╭─ Material for the task
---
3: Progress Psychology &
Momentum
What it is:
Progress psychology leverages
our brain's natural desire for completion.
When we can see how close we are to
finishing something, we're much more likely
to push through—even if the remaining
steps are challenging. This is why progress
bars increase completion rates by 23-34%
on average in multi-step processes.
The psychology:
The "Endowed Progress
╰─
• To do:
The answer must consist of the lines from the one with "When we can see how close we are to" through the final line of the entries above, exactly as they are, and nothing else.

• Answer to this exercise:
When we can see how close we are to
finishing something, we're much more likely
to push through—even if the remaining
steps are challenging. This is why progress
bars increase completion rates by 23-34%
on average in multi-step processes.
The psychology:
The "Endowed Progress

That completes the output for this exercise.